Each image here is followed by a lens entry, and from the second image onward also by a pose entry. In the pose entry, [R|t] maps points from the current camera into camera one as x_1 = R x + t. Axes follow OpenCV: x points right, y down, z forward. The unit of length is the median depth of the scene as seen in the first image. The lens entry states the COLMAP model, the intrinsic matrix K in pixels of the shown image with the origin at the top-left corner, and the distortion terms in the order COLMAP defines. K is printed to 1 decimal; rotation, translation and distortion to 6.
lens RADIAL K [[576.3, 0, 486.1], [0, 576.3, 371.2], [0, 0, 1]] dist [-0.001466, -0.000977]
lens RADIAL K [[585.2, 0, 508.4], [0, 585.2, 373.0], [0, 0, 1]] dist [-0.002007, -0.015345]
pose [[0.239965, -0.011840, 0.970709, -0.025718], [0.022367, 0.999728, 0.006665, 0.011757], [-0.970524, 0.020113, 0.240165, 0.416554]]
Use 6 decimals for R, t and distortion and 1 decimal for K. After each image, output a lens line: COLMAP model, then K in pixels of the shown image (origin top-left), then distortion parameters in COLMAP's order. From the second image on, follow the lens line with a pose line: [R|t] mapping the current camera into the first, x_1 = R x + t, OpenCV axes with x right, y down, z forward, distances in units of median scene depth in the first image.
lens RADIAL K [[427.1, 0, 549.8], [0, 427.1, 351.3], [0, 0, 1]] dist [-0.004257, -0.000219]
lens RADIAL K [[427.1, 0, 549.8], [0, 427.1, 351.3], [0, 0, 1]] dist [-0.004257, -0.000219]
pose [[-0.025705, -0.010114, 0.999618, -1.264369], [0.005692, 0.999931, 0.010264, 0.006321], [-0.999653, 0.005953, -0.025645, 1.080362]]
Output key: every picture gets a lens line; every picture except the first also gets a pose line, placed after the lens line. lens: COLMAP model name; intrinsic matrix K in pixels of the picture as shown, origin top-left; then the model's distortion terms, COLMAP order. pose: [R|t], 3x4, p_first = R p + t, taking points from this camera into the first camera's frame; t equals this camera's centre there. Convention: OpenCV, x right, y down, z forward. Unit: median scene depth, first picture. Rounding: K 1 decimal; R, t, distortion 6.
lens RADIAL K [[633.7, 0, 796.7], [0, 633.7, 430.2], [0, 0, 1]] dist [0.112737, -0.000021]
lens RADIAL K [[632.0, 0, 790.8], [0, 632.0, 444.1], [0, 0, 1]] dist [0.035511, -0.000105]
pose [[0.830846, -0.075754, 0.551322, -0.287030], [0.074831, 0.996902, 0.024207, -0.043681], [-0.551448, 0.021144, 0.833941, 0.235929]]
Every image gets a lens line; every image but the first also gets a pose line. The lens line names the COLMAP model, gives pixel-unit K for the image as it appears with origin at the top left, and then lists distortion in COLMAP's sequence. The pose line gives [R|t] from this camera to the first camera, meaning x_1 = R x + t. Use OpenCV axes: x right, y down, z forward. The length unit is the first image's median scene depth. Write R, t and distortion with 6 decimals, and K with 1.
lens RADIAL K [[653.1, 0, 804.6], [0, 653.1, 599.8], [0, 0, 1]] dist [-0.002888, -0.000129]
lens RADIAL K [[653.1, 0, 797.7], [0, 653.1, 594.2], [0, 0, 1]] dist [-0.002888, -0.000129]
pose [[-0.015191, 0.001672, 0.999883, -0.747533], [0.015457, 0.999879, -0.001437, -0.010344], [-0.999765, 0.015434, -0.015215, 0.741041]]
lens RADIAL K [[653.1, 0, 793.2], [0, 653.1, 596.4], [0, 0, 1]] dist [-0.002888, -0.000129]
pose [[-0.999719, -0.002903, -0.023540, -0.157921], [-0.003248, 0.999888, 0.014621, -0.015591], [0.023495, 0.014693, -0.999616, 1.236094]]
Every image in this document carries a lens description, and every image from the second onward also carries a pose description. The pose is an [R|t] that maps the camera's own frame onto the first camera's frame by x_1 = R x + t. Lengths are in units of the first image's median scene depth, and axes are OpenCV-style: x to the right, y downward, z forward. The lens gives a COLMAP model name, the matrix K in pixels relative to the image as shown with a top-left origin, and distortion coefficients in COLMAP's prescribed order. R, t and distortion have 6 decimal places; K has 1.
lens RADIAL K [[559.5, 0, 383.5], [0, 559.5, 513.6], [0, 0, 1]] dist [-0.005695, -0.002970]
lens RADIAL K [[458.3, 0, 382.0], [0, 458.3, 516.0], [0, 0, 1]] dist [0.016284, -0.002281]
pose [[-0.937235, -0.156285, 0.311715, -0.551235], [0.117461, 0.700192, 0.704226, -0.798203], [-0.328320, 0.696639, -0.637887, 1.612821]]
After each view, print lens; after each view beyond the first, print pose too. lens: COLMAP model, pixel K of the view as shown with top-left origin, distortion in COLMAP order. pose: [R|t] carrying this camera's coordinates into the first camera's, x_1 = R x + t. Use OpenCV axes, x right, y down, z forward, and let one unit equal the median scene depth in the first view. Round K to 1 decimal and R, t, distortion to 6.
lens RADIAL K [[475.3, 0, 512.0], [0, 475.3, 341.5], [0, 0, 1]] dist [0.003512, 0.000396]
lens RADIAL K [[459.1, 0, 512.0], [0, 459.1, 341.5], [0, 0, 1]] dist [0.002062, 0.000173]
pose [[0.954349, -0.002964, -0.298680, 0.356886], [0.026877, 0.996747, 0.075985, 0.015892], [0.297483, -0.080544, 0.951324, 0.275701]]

## Exercise details
Reproduce every one of the lines above verbatim, from first to last, without changing anything.

## Your response
Each image here is followed by a lens entry, and from the second image onward also by a pose entry. In the pose entry, [R|t] maps points from the current camera into camera one as x_1 = R x + t. Axes follow OpenCV: x points right, y down, z forward. The unit of length is the median depth of the scene as seen in the first image. The lens entry states the COLMAP model, the intrinsic matrix K in pixels of the shown image with the origin at the top-left corner, and the distortion terms in the order COLMAP defines. K is printed to 1 decimal; rotation, translation and distortion to 6.
lens RADIAL K [[576.3, 0, 486.1], [0, 576.3, 371.2], [0, 0, 1]] dist [-0.001466, -0.000977]
lens RADIAL K [[585.2, 0, 508.4], [0, 585.2, 373.0], [0, 0, 1]] dist [-0.002007, -0.015345]
pose [[0.239965, -0.011840, 0.970709, -0.025718], [0.022367, 0.999728, 0.006665, 0.011757], [-0.970524, 0.020113, 0.240165, 0.416554]]
Use 6 decimals for R, t and distortion and 1 decimal for K. After each image, output a lens line: COLMAP model, then K in pixels of the shown image (origin top-left), then distortion parameters in COLMAP's order. From the second image on, follow the lens line with a pose line: [R|t] mapping the current camera into the first, x_1 = R x + t, OpenCV axes with x right, y down, z forward, distances in units of median scene depth in the first image.
lens RADIAL K [[427.1, 0, 549.8], [0, 427.1, 351.3], [0, 0, 1]] dist [-0.004257, -0.000219]
lens RADIAL K [[427.1, 0, 549.8], [0, 427.1, 351.3], [0, 0, 1]] dist [-0.004257, -0.000219]
pose [[-0.025705, -0.010114, 0.999618, -1.264369], [0.005692, 0.999931, 0.010264, 0.006321], [-0.999653, 0.005953, -0.025645, 1.080362]]
Output key: every picture gets a lens line; every picture except the first also gets a pose line, placed after the lens line. lens: COLMAP model name; intrinsic matrix K in pixels of the picture as shown, origin top-left; then the model's distortion terms, COLMAP order. pose: [R|t], 3x4, p_first = R p + t, taking points from this camera into the first camera's frame; t equals this camera's centre there. Convention: OpenCV, x right, y down, z forward. Unit: median scene depth, first picture. Rounding: K 1 decimal; R, t, distortion 6.
lens RADIAL K [[633.7, 0, 796.7], [0, 633.7, 430.2], [0, 0, 1]] dist [0.112737, -0.000021]
lens RADIAL K [[632.0, 0, 790.8], [0, 632.0, 444.1], [0, 0, 1]] dist [0.035511, -0.000105]
pose [[0.830846, -0.075754, 0.551322, -0.287030], [0.074831, 0.996902, 0.024207, -0.043681], [-0.551448, 0.021144, 0.833941, 0.235929]]
Every image gets a lens line; every image but the first also gets a pose line. The lens line names the COLMAP model, gives pixel-unit K for the image as it appears with origin at the top left, and then lists distortion in COLMAP's sequence. The pose line gives [R|t] from this camera to the first camera, meaning x_1 = R x + t. Use OpenCV axes: x right, y down, z forward. The length unit is the first image's median scene depth. Write R, t and distortion with 6 decimals, and K with 1.
lens RADIAL K [[653.1, 0, 804.6], [0, 653.1, 599.8], [0, 0, 1]] dist [-0.002888, -0.000129]
lens RADIAL K [[653.1, 0, 797.7], [0, 653.1, 594.2], [0, 0, 1]] dist [-0.002888, -0.000129]
pose [[-0.015191, 0.001672, 0.999883, -0.747533], [0.015457, 0.999879, -0.001437, -0.010344], [-0.999765, 0.015434, -0.015215, 0.741041]]
lens RADIAL K [[653.1, 0, 793.2], [0, 653.1, 596.4], [0, 0, 1]] dist [-0.002888, -0.000129]
pose [[-0.999719, -0.002903, -0.023540, -0.157921], [-0.003248, 0.999888, 0.014621, -0.015591], [0.023495, 0.014693, -0.999616, 1.236094]]
Every image in this document carries a lens description, and every image from the second onward also carries a pose description. The pose is an [R|t] that maps the camera's own frame onto the first camera's frame by x_1 = R x + t. Lengths are in units of the first image's median scene depth, and axes are OpenCV-style: x to the right, y downward, z forward. The lens gives a COLMAP model name, the matrix K in pixels relative to the image as shown with a top-left origin, and distortion coefficients in COLMAP's prescribed order. R, t and distortion have 6 decimal places; K has 1.
lens RADIAL K [[559.5, 0, 383.5], [0, 559.5, 513.6], [0, 0, 1]] dist [-0.005695, -0.002970]
lens RADIAL K [[458.3, 0, 382.0], [0, 458.3, 516.0], [0, 0, 1]] dist [0.016284, -0.002281]
pose [[-0.937235, -0.156285, 0.311715, -0.551235], [0.117461, 0.700192, 0.704226, -0.798203], [-0.328320, 0.696639, -0.637887, 1.612821]]
After each view, print lens; after each view beyond the first, print pose too. lens: COLMAP model, pixel K of the view as shown with top-left origin, distortion in COLMAP order. pose: [R|t] carrying this camera's coordinates into the first camera's, x_1 = R x + t. Use OpenCV axes, x right, y down, z forward, and let one unit equal the median scene depth in the first view. Round K to 1 decimal and R, t, distortion to 6.
lens RADIAL K [[475.3, 0, 512.0], [0, 475.3, 341.5], [0, 0, 1]] dist [0.003512, 0.000396]
lens RADIAL K [[459.1, 0, 512.0], [0, 459.1, 341.5], [0, 0, 1]] dist [0.002062, 0.000173]
pose [[0.954349, -0.002964, -0.298680, 0.356886], [0.026877, 0.996747, 0.075985, 0.015892], [0.297483, -0.080544, 0.951324, 0.275701]]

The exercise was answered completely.